Ich seufze. „Es hat nichts mit Esoterik zu tun, Carmen“, erkläre ich, obwohl ich weiß, dass es sinnlos ist. Aber ich mache ihr keinen Vorwurf. Wie soll sie die Tatsache, dass ich eine Druidenhexe und mein Freund ein Mannwolf ist, auch verstehen?

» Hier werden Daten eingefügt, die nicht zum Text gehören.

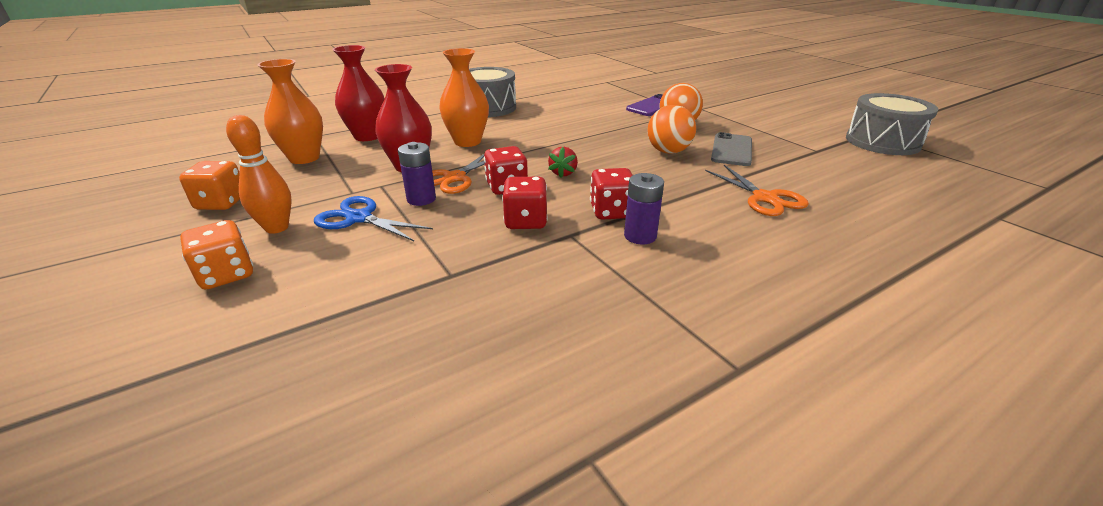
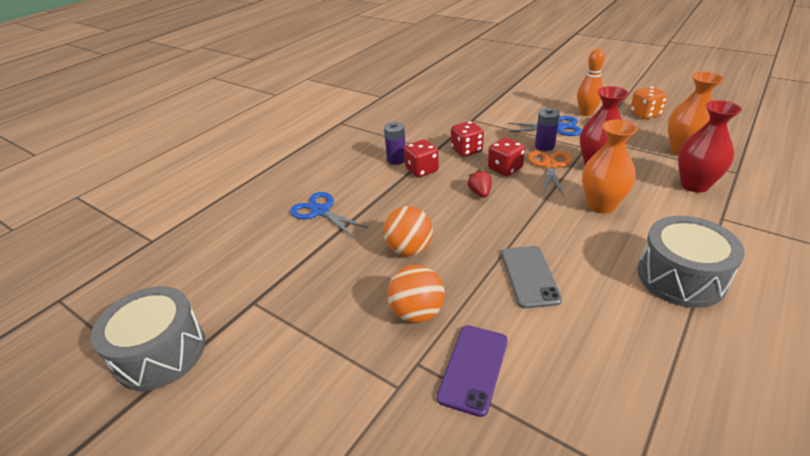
camera: 160 degrees right, 5 degrees up
(226, 274) = (562, 96): orange dice -> none
(731, 150) = (346, 272): grey phone -> grey phone (529, 276)
(764, 198) = (320, 211): orange scissors -> blue scissors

„Das weiß ich doch, aber es bleibt unser Geheimnis, ja? Wir sagen Bill nichts von dieser Hexensache, okay?“

„Nein, auf keinen Fall.“

Ich höre sie erleichtert seufzen. „Dann ist ja gut. Also, Süße, keine Nüsse. Dann bis später, ich freu mich schon!“

„Ich mich auch“, sage ich und versuche es auch so zu meinen. Dann legen wir auf. „Keine Nüsse und kein Hexenkram für Wilhelm“, sage ich zu mir selbst und spucke seinen wahren Namen förmlich aus. Er heißt Wilhelm, nennt sich aber Bill, weil das jugendlicher und frischer wirkt, sagt Carmen. Ich kenne ihn zwar nur aus Carmens Erzählungen, aber es fällt mir schwer, unvoreingenommen zu bleiben. Er betrügt seine Frau, mit der er einen gemeinsamen Sohn hat, seit Jahren mit Carmen. Ihre Beziehung findet hauptsächlich bei der Arbeit statt, wo sie als seine Sekretärin fungiert. Dass sie sich mal außerhalb der Arbeit treffen, ist nur auf Geschäftsreisen möglich, oder wie jetzt, da seine Frau zur Kur ist. Aber Carmen liebt ihn und deswegen werde ich ihn heute Abend bei uns willkommen heißen, auch wenn ich eigentlich nur herausfinden will, was mit dem See hinter Chris´ Haus los ist.